SCI familiale : IR ou IS ? Comment faire le bon choix

Acheter un bien immobilier à plusieurs, organiser sa gestion ou préparer sa transmission : la société civile immobilière (SCI) familiale répond à de nombreux objectifs patrimoniaux. Une question déterminante doit cependant être étudiée dès le départ : faut-il conserver le régime de l’impôt sur le revenu (IR) ou opter pour l’impôt sur les sociétés (IS) ?

Ce choix ne concerne pas seulement le montant de l’impôt payé chaque année.

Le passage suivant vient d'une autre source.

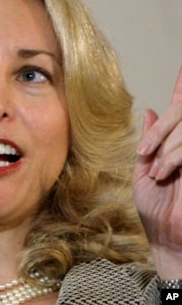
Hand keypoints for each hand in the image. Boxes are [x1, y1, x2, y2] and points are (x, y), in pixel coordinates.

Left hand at [133, 65, 181, 278]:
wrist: (167, 237)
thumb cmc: (156, 208)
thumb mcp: (146, 170)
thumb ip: (152, 139)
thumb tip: (151, 111)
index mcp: (177, 146)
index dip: (181, 88)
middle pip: (181, 117)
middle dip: (164, 132)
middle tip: (159, 160)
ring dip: (166, 150)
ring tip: (159, 173)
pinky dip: (171, 157)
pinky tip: (164, 173)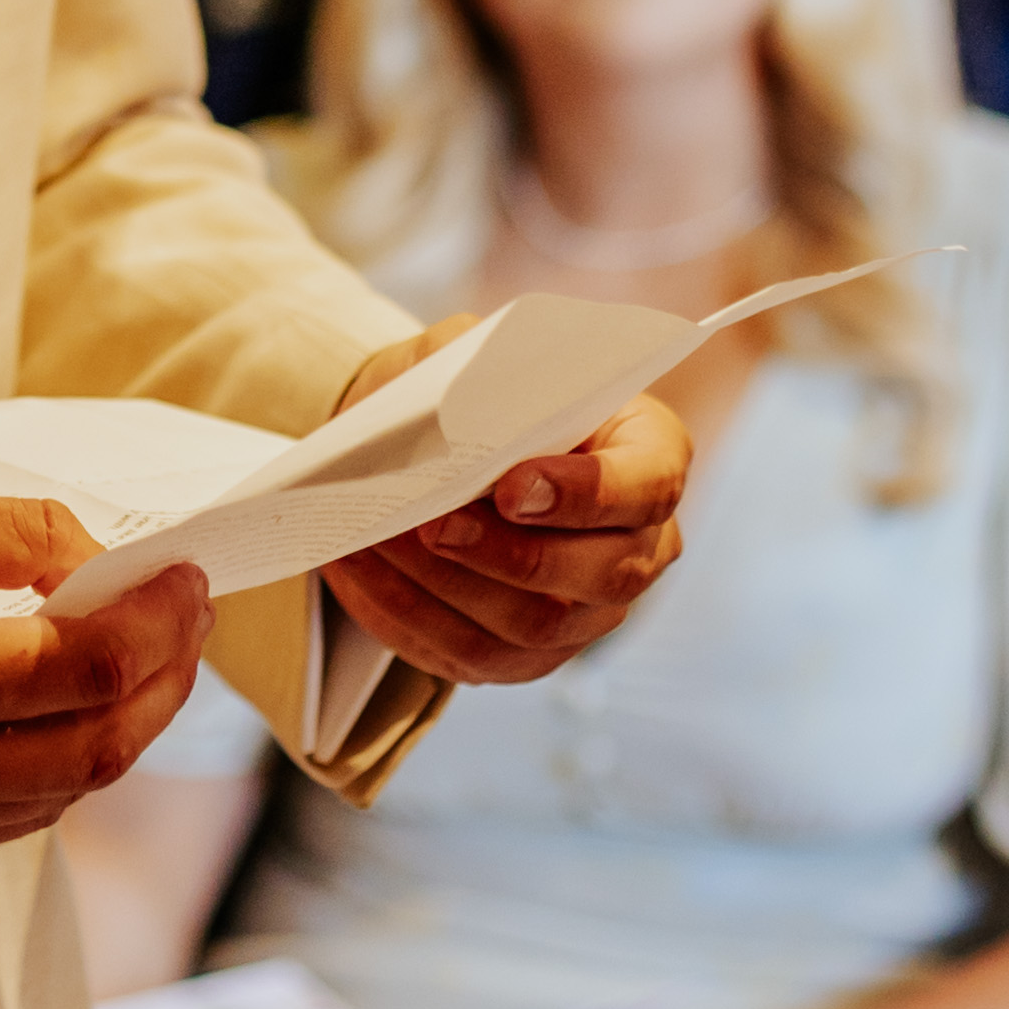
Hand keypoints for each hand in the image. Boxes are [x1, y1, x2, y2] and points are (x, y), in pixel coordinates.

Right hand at [0, 493, 210, 871]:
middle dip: (163, 684)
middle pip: (100, 751)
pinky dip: (54, 768)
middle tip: (179, 621)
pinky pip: (7, 822)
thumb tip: (100, 562)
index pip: (92, 667)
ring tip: (128, 660)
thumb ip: (7, 536)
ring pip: (61, 797)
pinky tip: (51, 712)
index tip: (189, 578)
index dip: (163, 622)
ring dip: (116, 732)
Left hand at [325, 322, 689, 688]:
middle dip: (510, 554)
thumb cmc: (475, 391)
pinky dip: (408, 615)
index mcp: (649, 455)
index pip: (649, 483)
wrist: (441, 444)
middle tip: (433, 524)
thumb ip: (472, 364)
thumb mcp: (478, 351)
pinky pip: (475, 657)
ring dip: (445, 587)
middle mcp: (639, 545)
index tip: (511, 486)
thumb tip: (441, 407)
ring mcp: (589, 611)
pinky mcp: (530, 654)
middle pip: (603, 574)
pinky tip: (359, 572)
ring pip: (533, 625)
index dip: (588, 492)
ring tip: (376, 542)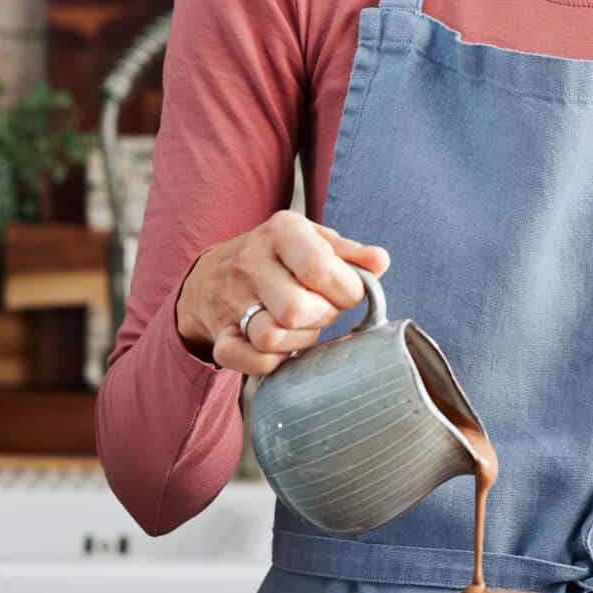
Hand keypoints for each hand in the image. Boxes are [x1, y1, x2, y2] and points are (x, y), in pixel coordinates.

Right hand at [175, 212, 389, 374]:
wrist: (213, 274)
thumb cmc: (278, 257)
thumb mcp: (313, 240)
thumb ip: (350, 253)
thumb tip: (380, 262)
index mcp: (281, 231)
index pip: (320, 269)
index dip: (346, 291)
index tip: (348, 293)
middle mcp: (251, 262)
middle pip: (296, 308)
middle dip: (324, 317)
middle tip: (325, 310)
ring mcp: (232, 300)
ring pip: (272, 337)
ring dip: (301, 340)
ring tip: (305, 326)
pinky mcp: (221, 335)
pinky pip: (252, 361)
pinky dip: (274, 362)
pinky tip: (283, 347)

Il influence également la déduction des charges, la fiscalité des associés, le traitement de la plus-value lors de la revente et la possibilité de récupérer les bénéfices. La bonne décision doit donc tenir compte de l’ensemble du projet immobilier.

Qu’est-ce qu’une SCI familiale ?

Une SCI familiale est une société civile immobilière constituée entre plusieurs membres d’une même famille, comme des parents et leurs enfants ou des frères et sœurs. La société devient propriétaire du bien immobilier, et chaque associé détient des parts sociales correspondant à sa participation au capital. Cette organisation permet de définir dans les statuts les règles de gestion du patrimoine, évitant ainsi les difficultés propres à l’indivision.

L’impôt sur le revenu, régime par défaut

Une SCI qui exerce une activité civile de location nue relève, en principe, de l’impôt sur le revenu. Chaque associé doit déclarer la part de résultat correspondant à ses droits dans la SCI. Cette quote-part est imposable même lorsque les bénéfices ne sont pas distribués. Les associés sont imposés dans la catégorie des revenus fonciers, soumis au barème progressif de l’impôt sur le revenu et aux prélèvements sociaux, actuellement fixés à 17,2 %.

Quelles charges déductibles à l’IR ?

Au régime réel, la SCI peut déduire plusieurs dépenses supportées dans l’intérêt de la location, telles que :

  • Les intérêts d’emprunt
  • Les frais de gestion
  • Les primes d’assurance
  • La taxe foncière
  • Certaines dépenses de réparation, d’entretien ou d’amélioration

Lorsque les charges déductibles dépassent les loyers, la société constate un déficit foncier, récupérable par chaque associé.

Fiscalité de la revente à l’IR

Lorsqu’une SCI à l’IR revend un immeuble, la plus-value relève généralement du régime des plus-values immobilières des particuliers, bénéficiant d’abattements en fonction de la durée de détention. L’exonération d’impôt sur le revenu est acquise après vingt-deux ans, tandis que l’exonération des prélèvements sociaux se fait après trente ans.

Impôt sur les sociétés : avantages et inconvénients

Lorsqu’une SCI opte pour l’IS, elle devient redevable de l’impôt sur ses bénéfices. Les associés ne sont plus directement imposés sur leur quote-part tant que les bénéfices restent dans la société. Le taux normal de l’IS est de 25 %, avec un taux réduit de 15 % applicable à une première tranche de bénéfice sous certaines conditions.

Le principal avantage de l’IS réside dans la possibilité d’amortir comptablement l’immeuble, ce qui réduit le résultat imposable. Cependant, cette option peut entraîner une imposition plus importante lors de la revente, la plus-value étant déterminée en comparant le prix de vente à la valeur nette comptable de l’immeuble.

Conséquences de la distribution des bénéfices

Lorsque la société distribue des bénéfices à ses associés, ceux-ci sont généralement imposés comme dividendes, entraînant une double imposition : une première au niveau de la société et une seconde au niveau de l’associé.

Conclusion

Le choix entre l’IR et l’IS dépend des objectifs des associés, de la stratégie d’investissement et des prévisions fiscales à long terme. Une simulation personnalisée est recommandée pour sécuriser cette décision.